TASK GOAL: Turn each line of text in the records into a string in one JSON list, skipping blank lines. Leave the pictures out of the list.

··· DATASET EXTRACT

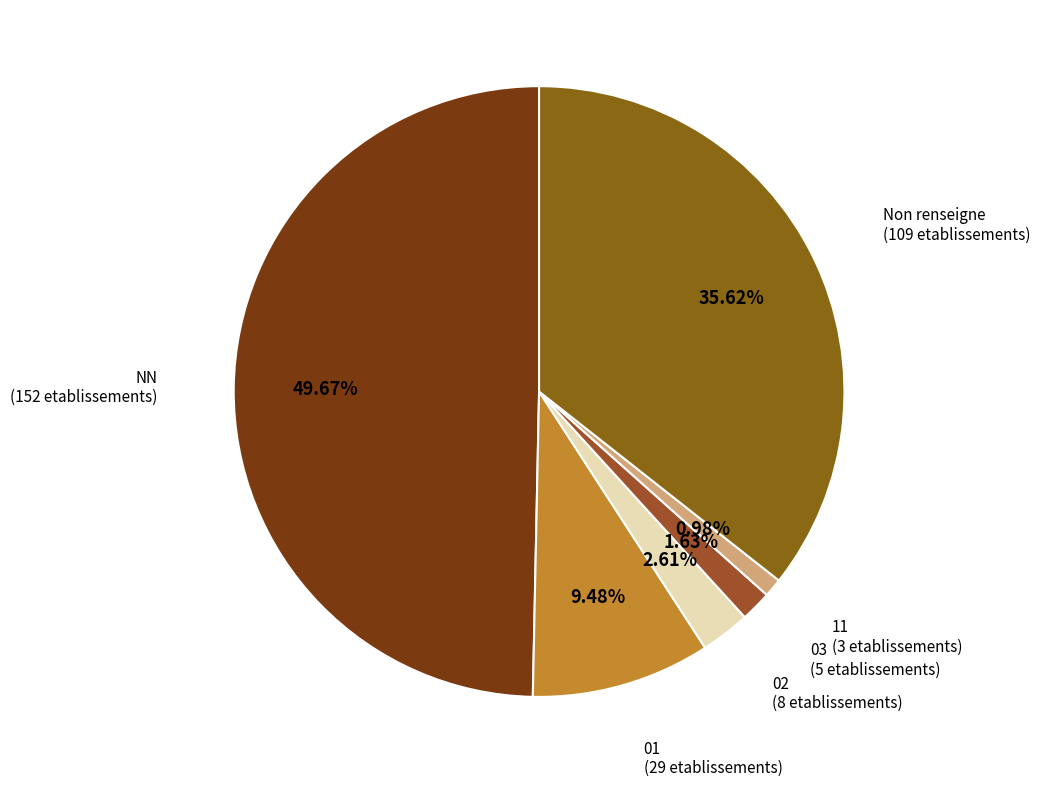

Does 11 represent more than half of the total?

No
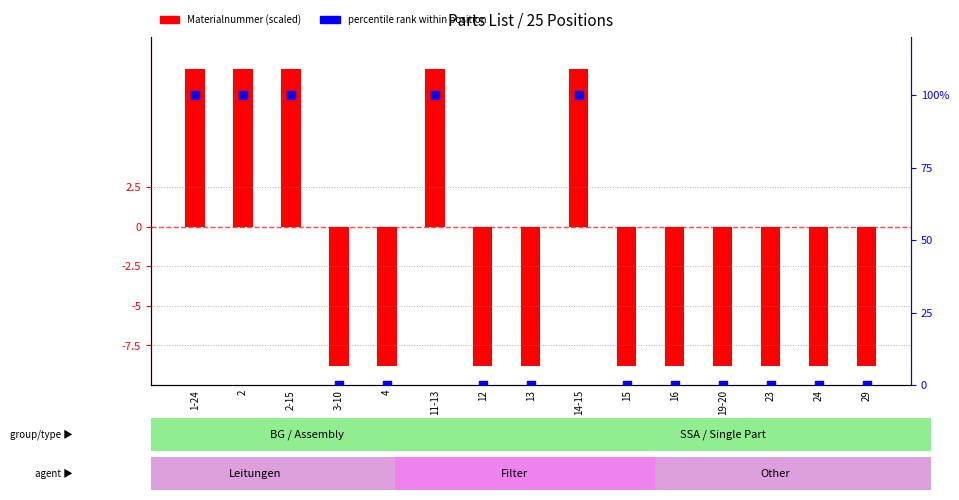

Which series contains the lowest Y value?

Materialnummer (scaled)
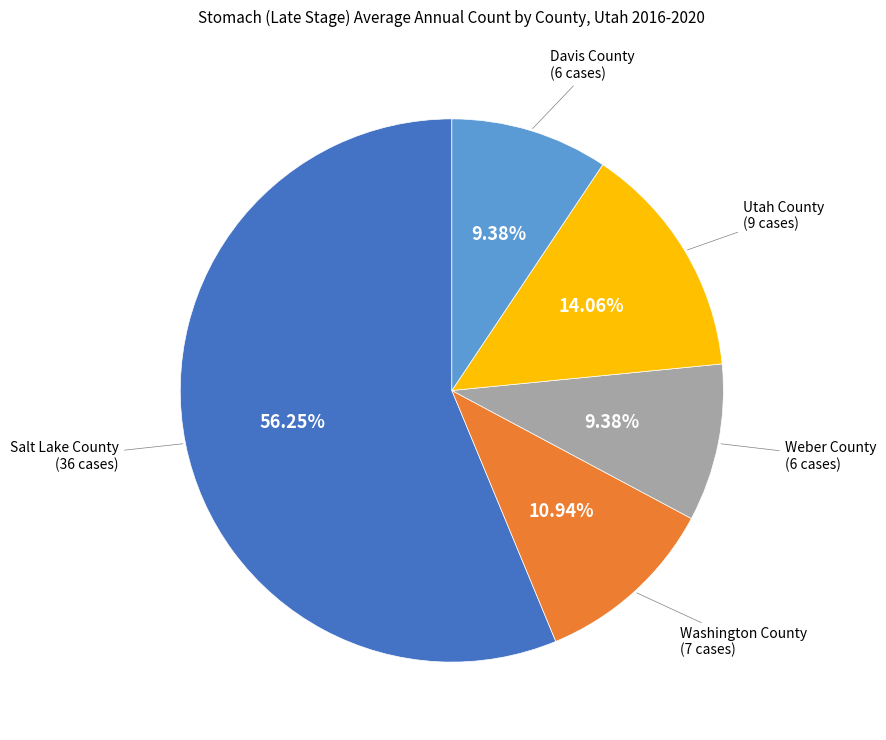

The Washington County slice represents 11% of the pie. True or false?

True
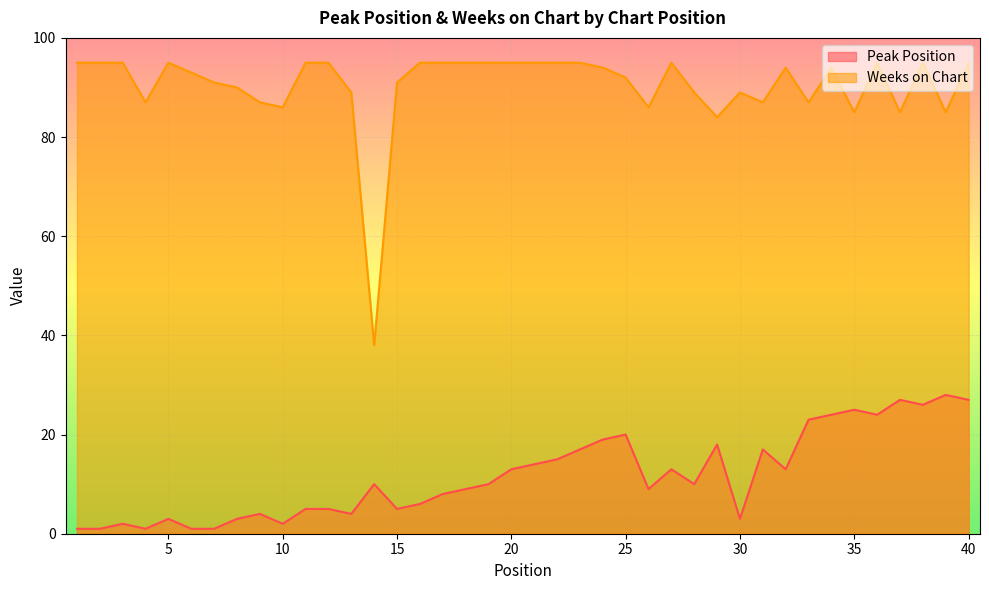

How many values in the Weeks on Chart series are below 94?

19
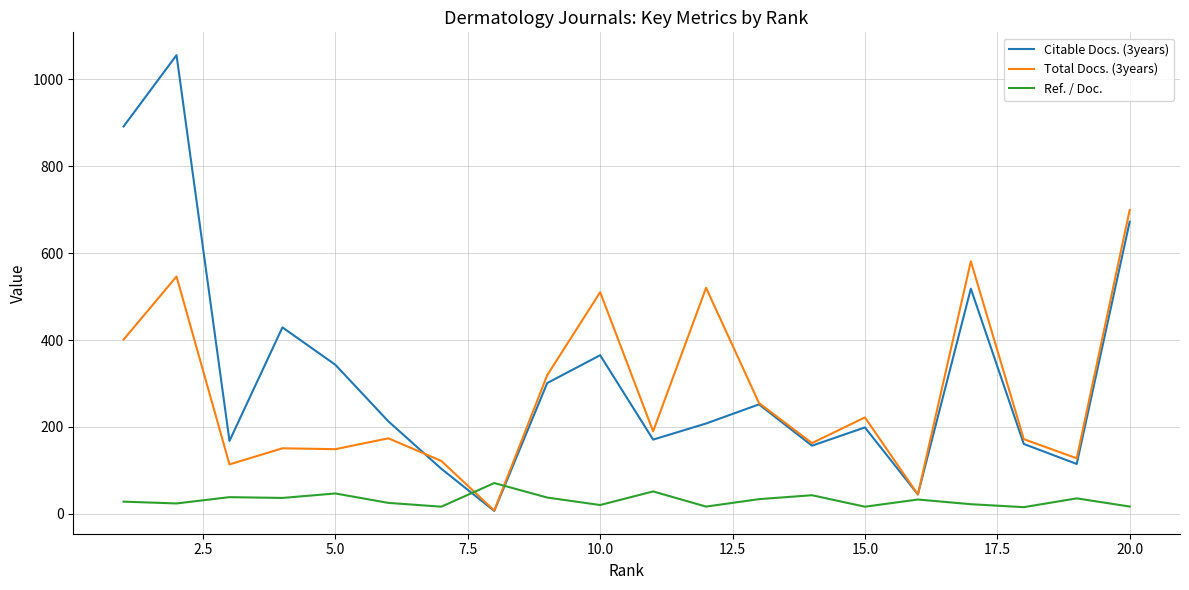

Which series has the largest range (max minus min)?

Citable Docs. (3years)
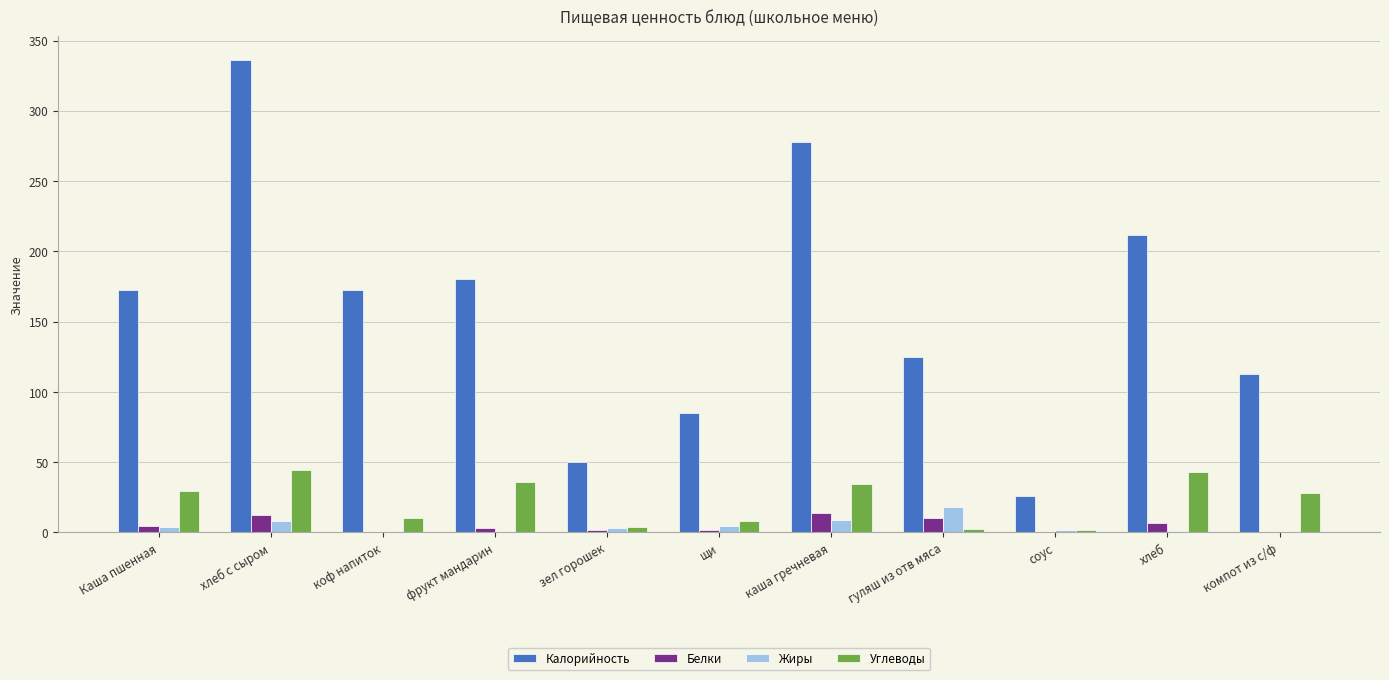

The Углеводы series shows 34.4 at каша гречневая. True or false?

True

······

RESULT OF THIS TASK:
[
  "Does 11 represent more than half of the total?",
  "No",
  "Which series contains the lowest Y value?",
  "Materialnummer (scaled)",
  "The Washington County slice represents 11% of the pie. True or false?",
  "True",
  "How many values in the Weeks on Chart series are below 94?",
  "19",
  "Which series has the largest range (max minus min)?",
  "Citable Docs. (3years)",
  "The Углеводы series shows 34.4 at каша гречневая. True or false?",
  "True"
]